He holstered the gun and rose, offering me a hand up. After a moment, I took it. "You were sent here by a faction in British Intelligence working for a third party," he said, very precisely. "The operations I'm 'interfering' in are being run by that third party."

I snorted. "Sure, and I'm just supposed to believe that?" I tried to be surreptitious about working my jaw, which was still numb. I could barely move my right arm at all, and my head was pounding. He certainly had kicked the crap out of me with very little effort. Clearly, frontal assault was not the way to go--

There was a gun pointed at my forehead before I could blink. "Let's just make this really clear," Cable said calmly. "I'm willing to prove it to you. I'll show you what these operations are all about, and I suspect that will be enough." The safety clicked on the gun. "But if I sense you plotting to stab me in the back or something, Wisdom, I will kill you without a second thought. Do you understand me?"
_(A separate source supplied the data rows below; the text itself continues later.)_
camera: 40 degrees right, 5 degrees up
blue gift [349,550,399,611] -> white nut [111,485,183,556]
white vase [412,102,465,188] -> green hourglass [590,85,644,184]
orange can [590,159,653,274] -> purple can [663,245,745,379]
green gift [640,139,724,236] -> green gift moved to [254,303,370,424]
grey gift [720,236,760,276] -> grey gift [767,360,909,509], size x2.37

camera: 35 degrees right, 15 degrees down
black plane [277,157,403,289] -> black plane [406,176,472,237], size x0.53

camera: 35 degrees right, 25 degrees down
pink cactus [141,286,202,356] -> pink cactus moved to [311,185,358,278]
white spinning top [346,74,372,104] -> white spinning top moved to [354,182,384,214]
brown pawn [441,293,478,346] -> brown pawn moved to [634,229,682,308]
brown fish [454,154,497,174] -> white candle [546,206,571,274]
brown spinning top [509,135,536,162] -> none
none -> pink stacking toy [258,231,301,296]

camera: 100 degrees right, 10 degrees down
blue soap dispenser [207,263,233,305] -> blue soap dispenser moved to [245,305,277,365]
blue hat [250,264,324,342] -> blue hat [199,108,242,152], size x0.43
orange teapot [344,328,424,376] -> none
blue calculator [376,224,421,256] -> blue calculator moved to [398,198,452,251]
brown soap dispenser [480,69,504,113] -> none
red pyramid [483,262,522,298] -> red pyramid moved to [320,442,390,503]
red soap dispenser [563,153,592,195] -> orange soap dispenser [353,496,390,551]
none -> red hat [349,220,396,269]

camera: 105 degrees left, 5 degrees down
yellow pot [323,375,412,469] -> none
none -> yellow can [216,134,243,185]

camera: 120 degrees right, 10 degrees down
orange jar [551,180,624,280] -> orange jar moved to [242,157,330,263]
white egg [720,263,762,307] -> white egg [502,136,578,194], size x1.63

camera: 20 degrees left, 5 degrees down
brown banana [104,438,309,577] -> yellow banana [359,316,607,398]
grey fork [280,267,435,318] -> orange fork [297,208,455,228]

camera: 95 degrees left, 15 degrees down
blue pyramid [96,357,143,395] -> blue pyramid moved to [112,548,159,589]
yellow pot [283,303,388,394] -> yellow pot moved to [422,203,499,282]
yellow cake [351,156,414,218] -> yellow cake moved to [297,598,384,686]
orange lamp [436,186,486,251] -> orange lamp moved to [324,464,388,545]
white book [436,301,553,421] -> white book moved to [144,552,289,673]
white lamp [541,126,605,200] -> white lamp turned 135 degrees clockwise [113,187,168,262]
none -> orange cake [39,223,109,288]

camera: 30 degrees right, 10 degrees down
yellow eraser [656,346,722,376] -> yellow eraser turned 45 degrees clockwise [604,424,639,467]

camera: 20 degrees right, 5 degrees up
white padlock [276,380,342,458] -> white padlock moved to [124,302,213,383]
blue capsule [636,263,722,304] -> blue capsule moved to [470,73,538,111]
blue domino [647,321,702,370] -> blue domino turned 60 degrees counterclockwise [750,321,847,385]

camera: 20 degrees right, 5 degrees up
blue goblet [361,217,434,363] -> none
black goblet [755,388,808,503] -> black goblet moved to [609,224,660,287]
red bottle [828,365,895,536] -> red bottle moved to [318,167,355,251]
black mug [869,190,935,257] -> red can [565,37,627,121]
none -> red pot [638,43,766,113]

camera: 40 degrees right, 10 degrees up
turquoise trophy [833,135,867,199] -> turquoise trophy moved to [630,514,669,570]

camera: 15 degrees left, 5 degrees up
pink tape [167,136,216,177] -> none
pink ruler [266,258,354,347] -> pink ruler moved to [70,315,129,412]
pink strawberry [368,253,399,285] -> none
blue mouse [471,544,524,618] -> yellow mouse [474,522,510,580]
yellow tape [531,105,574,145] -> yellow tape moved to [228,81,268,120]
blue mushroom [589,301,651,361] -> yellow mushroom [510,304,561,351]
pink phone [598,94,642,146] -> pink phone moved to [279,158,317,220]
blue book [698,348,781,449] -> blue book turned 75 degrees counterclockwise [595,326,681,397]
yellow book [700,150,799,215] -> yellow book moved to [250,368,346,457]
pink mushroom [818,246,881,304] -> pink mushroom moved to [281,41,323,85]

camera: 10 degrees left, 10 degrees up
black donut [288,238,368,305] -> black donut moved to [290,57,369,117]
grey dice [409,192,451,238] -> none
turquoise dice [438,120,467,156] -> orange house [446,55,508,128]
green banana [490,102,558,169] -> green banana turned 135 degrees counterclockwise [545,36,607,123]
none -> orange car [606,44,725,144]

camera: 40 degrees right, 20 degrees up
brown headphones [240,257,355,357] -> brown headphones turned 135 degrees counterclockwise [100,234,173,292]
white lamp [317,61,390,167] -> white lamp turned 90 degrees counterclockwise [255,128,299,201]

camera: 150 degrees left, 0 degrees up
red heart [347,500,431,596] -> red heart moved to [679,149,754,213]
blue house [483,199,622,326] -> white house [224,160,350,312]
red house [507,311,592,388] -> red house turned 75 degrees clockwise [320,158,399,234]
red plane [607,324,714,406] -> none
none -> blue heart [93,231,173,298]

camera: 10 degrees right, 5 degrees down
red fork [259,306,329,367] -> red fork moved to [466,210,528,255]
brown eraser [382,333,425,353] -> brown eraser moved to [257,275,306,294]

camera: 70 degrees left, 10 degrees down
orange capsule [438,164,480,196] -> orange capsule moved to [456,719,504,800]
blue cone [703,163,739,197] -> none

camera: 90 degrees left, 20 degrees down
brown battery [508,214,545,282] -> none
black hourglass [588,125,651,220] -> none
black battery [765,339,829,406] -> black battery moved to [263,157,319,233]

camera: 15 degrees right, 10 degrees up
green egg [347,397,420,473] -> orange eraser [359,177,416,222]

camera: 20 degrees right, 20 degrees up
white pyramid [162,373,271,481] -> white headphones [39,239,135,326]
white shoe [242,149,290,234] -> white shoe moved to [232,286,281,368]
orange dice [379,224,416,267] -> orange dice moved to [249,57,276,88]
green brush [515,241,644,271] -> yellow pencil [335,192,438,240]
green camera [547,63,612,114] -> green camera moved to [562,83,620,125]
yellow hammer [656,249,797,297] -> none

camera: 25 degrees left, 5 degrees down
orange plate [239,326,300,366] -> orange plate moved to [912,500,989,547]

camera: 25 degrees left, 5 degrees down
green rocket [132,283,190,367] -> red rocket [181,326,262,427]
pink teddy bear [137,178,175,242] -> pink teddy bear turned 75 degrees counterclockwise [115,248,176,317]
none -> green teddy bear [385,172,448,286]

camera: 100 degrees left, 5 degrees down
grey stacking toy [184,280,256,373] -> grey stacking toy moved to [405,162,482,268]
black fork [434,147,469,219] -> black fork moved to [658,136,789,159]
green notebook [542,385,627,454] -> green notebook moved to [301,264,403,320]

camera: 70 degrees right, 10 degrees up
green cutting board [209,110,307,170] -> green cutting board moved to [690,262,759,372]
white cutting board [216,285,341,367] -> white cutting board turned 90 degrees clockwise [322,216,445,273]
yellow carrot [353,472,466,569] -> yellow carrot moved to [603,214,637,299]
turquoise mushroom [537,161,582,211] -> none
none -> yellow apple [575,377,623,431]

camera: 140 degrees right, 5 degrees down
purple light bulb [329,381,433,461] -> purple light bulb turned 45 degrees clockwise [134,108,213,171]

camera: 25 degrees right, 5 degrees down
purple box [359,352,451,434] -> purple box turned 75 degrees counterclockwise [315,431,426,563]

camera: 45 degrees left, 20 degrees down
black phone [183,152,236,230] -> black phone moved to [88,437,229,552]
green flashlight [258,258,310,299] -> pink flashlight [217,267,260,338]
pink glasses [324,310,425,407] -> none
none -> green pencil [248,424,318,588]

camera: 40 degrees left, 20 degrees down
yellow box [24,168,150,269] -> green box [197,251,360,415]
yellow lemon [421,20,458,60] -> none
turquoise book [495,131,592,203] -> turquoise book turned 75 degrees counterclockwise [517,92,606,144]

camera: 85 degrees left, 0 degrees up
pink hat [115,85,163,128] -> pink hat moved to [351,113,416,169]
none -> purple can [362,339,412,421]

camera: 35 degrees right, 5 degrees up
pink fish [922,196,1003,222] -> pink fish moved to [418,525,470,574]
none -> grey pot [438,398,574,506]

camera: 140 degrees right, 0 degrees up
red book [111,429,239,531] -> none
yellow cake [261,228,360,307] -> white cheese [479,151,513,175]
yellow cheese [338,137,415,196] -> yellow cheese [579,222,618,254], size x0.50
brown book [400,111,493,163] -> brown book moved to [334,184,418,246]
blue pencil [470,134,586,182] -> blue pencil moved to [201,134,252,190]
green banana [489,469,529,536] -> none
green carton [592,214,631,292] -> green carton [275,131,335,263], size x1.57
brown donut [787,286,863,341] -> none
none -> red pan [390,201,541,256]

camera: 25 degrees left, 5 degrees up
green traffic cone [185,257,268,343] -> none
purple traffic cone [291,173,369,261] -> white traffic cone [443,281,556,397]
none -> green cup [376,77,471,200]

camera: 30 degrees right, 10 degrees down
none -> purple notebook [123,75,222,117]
A few different possible quips sprung to mind, but I didn't use any of them. "Fine," I grated. "Show me." I didn't trust the man, couldn't be sure he was telling the truth - he might just be a good liar - but what he'd said about how I'd be disavowed even if I did kill him--that bothered me. I wasn't overwhelmingly attached to my career, but I liked my head where it was, and I'd heard too many stories about what could happen to agents who wound up on the wrong side of the street for whatever reason.

Cable lowered the gun. "Good choice," he said curtly. "You might get out of this in one piece after all."

"Look, fuck you, you sodding--"

"Let's go," he said, cutting me off. I opened my mouth, and he glared at me. "It's a limited-time offer, Wisdom," he said warningly, and turned away.

Pretty bloody trusting of him, or maybe he knew I wouldn't take advantage. Curiosity was going to be my fatal flaw one of these days.

***

He took me over the rooftops, rather than through the streets. The air wasn't appreciably better up here, I noted a little sarcastically. I was going to be glad to see the end of this bloody miserable city, when this was all over--assuming, of course, that it ended with me leaving here on my own two feet rather than in a box, or not at all.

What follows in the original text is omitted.